2. Empirical Results and Limitations

The empirical analysis, using both Romer and Romer (2004) and FAVAR methodologies, largely confirms the model's predictions. The results show that durability and luxuriousness are significant determinants of price responses, aligning with the model's theoretical framework. However, the role of cash intensity remains ambiguous, with conflicting results depending on the econometric method used. This ambiguity is attributed to the limitations in data regarding the precise measurement of cash intensity for each good, and also to the limitations of the simplifying assumption of goods being purely cash or credit goods, ignoring the more agent-specific nature of payment instrument choice observed in studies such as Borzekowski et al. (2006) and Klee (2008). The paper further notes the ambiguous role of price adjustment frequency, with findings only partially supporting the theoretical predictions from models like Carvalho (2006).

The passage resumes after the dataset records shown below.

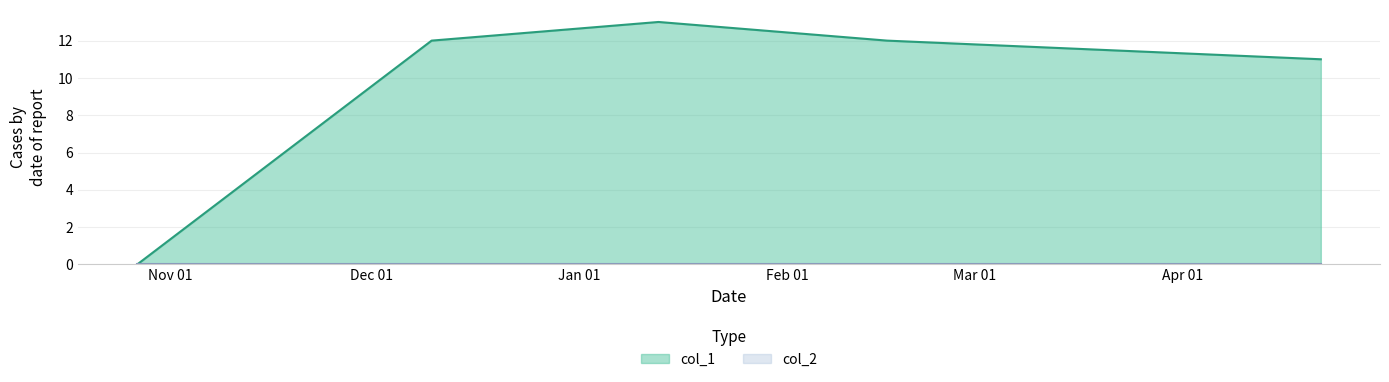

What is the difference between the maximum and second lowest values?

2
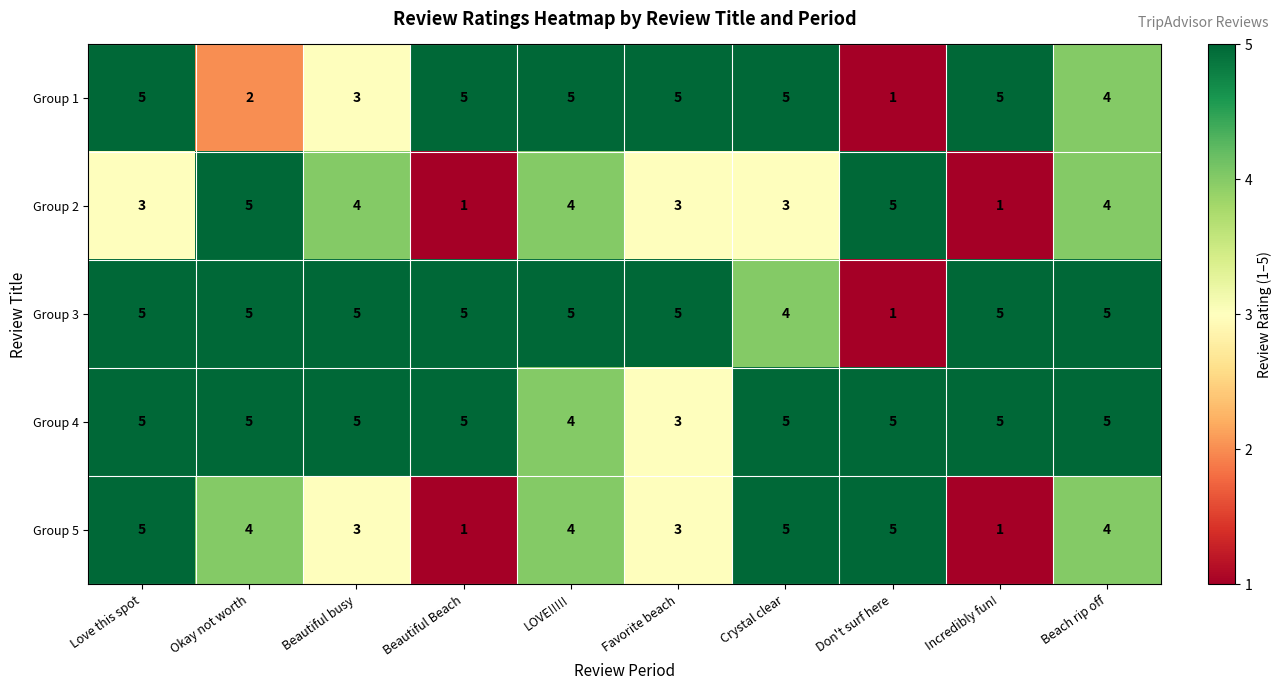

Which series has the largest total across all categories?

Group 4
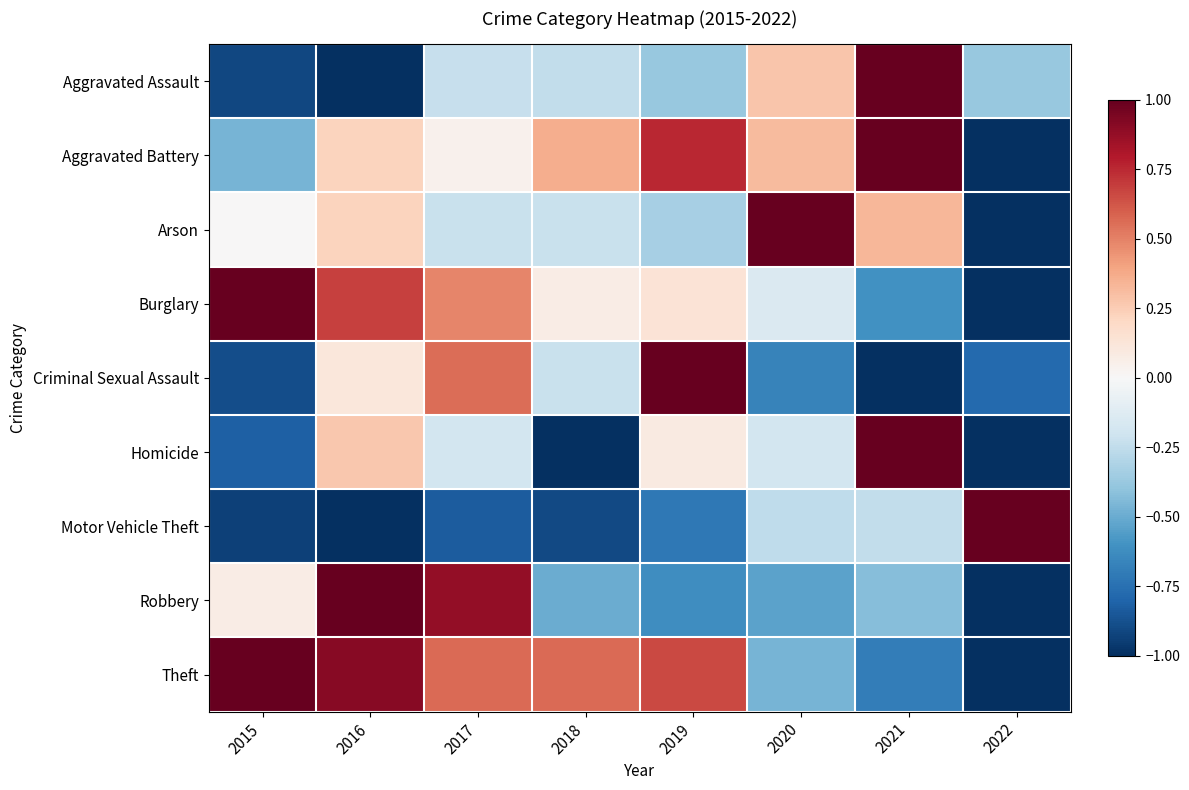

Which series has the largest total across all categories?

Theft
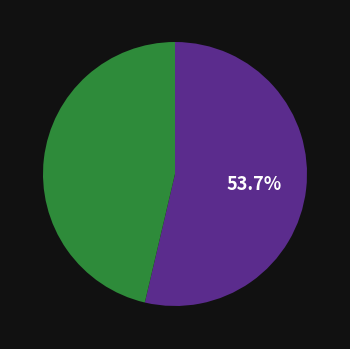

Is there any slice that represents more than half of the pie?

Yes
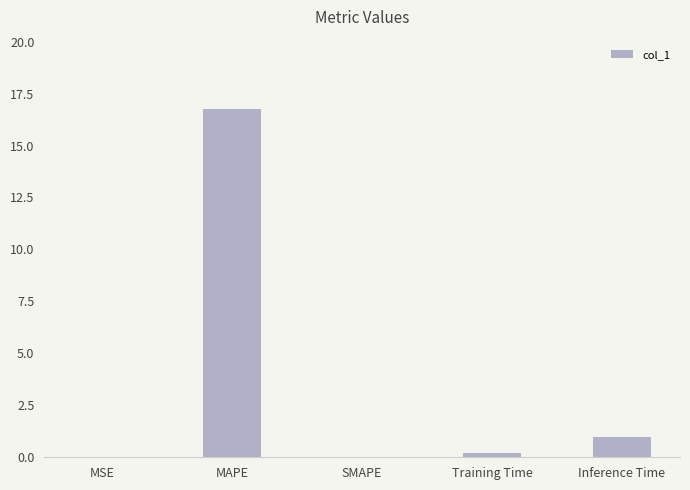

How many data points does each series have?

5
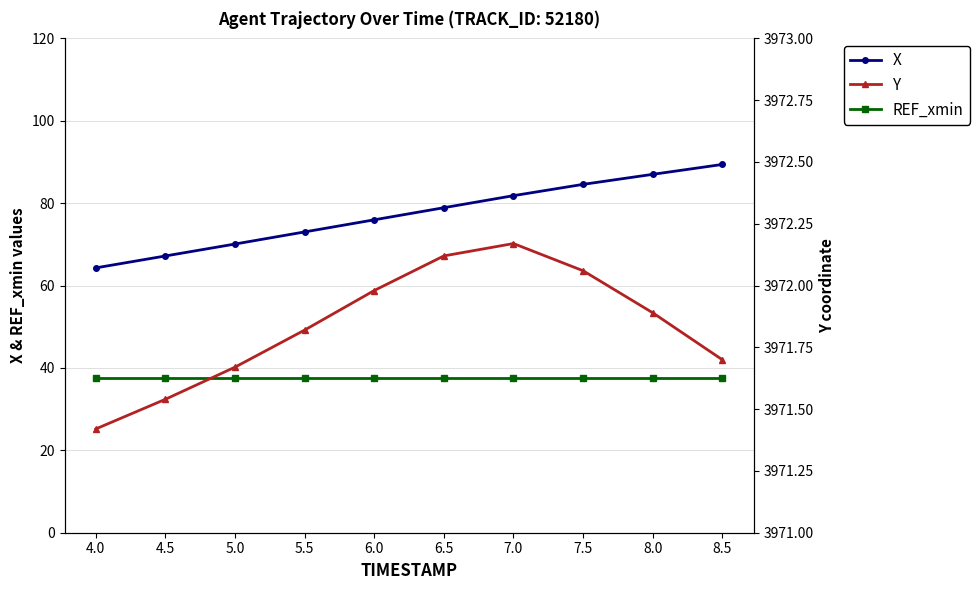

At which category does Y reach its first local peak?

7.0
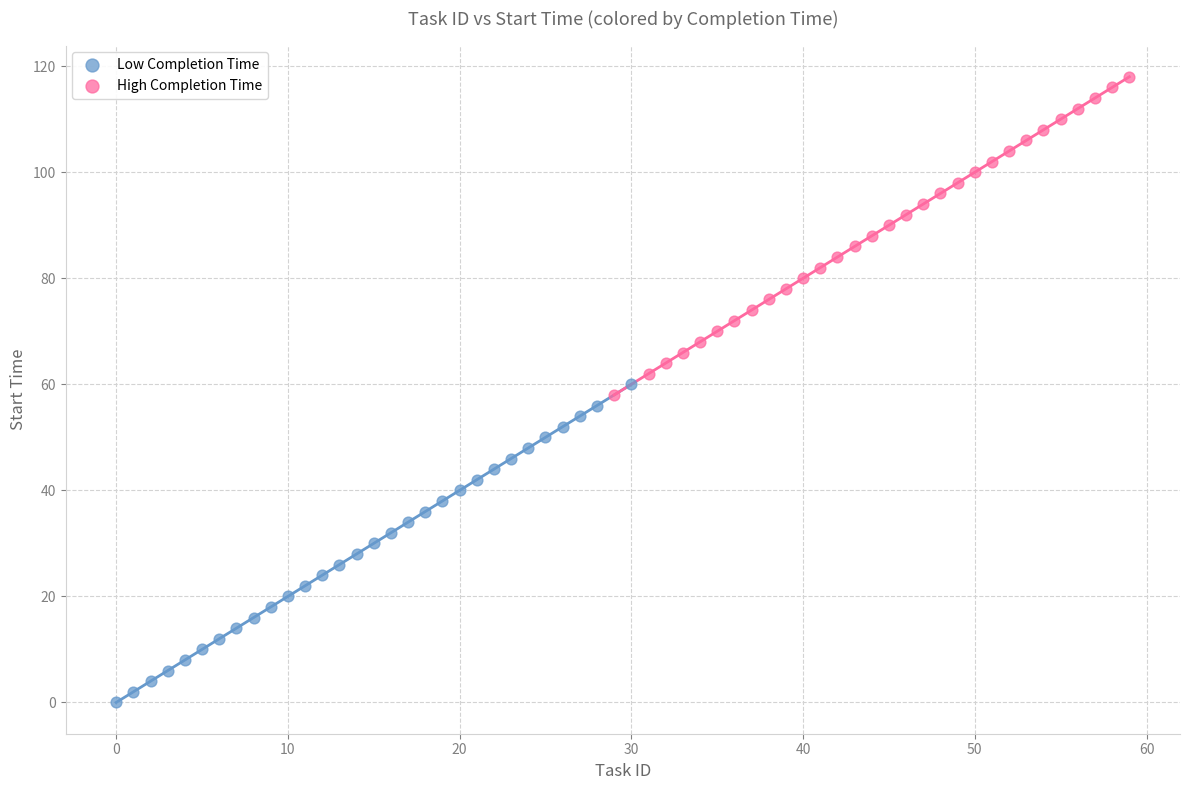

Which series reaches the maximum Y coordinate?

High Completion Time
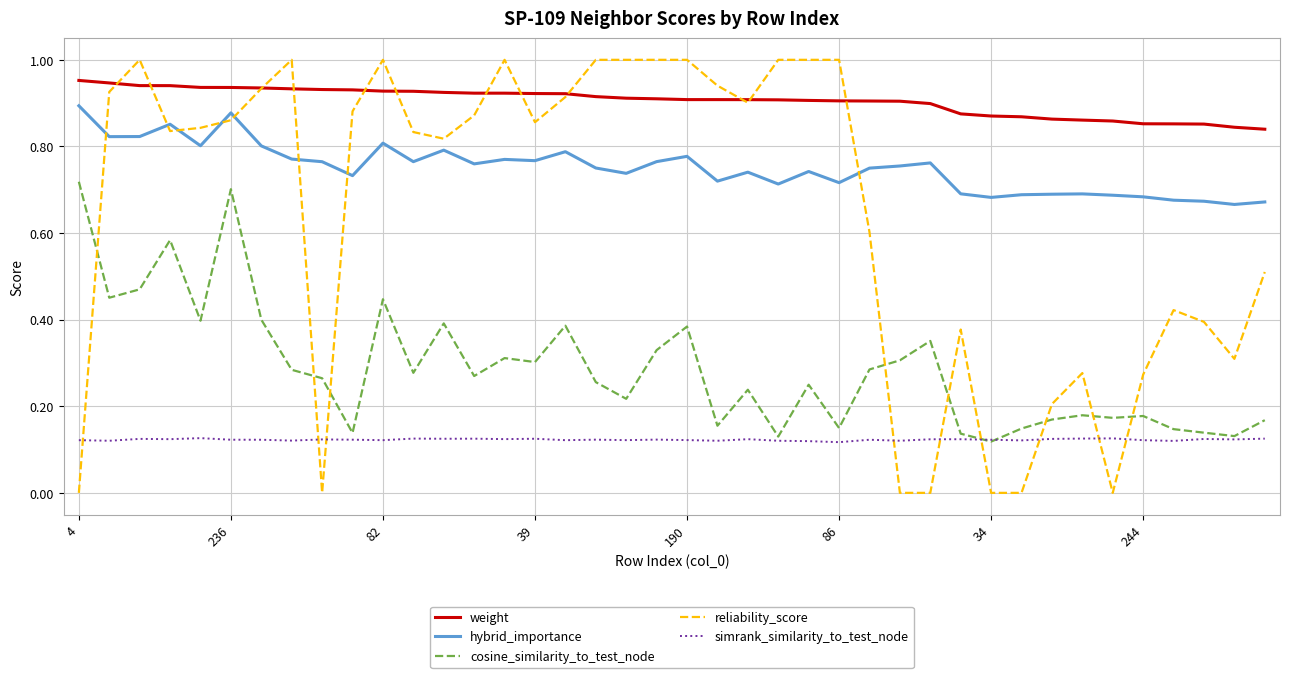

Which series has the largest total across all categories?

weight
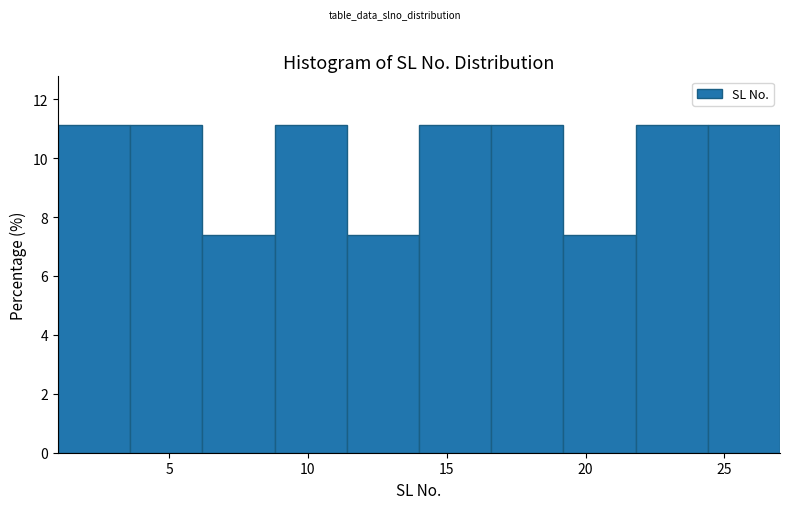

Reading left to right, transcribe this chart: for each bar, give the range it covers on the x-axis and its height. Neither the bar edges nor the heights are printed on the chart, so give them approximately, as read against the axes.

1.0 to 3.6: 11.2
3.6 to 6.2: 11.2
6.2 to 8.8: 7.4
8.8 to 11.4: 11.2
11.4 to 14.0: 7.4
14.0 to 16.6: 11.2
16.6 to 19.2: 11.2
19.2 to 21.8: 7.4
21.8 to 24.4: 11.2
24.4 to 27.0: 11.2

3. Directions for Future Research

The conclusion points towards areas for future research. The study calls for further investigation into the agent-specific nature of payment instruments rather than the goods-specific nature assumed in many models. The inconclusive results regarding the influence of cash intensity and price adjustment frequency suggest the need for more refined data and modeling techniques to fully capture the complexities of the monetary transmission mechanism. More research is needed to better quantify the role of cash intensity and price adjustment frequency in shaping relative price responses to monetary shocks. The model's success in highlighting the significant impact of goods' inherent characteristics indicates fruitful avenues for future research in incorporating even more fine-grained measures of goods' attributes or exploring alternative model specifications to improve our understanding of price dynamics in response to monetary policy changes.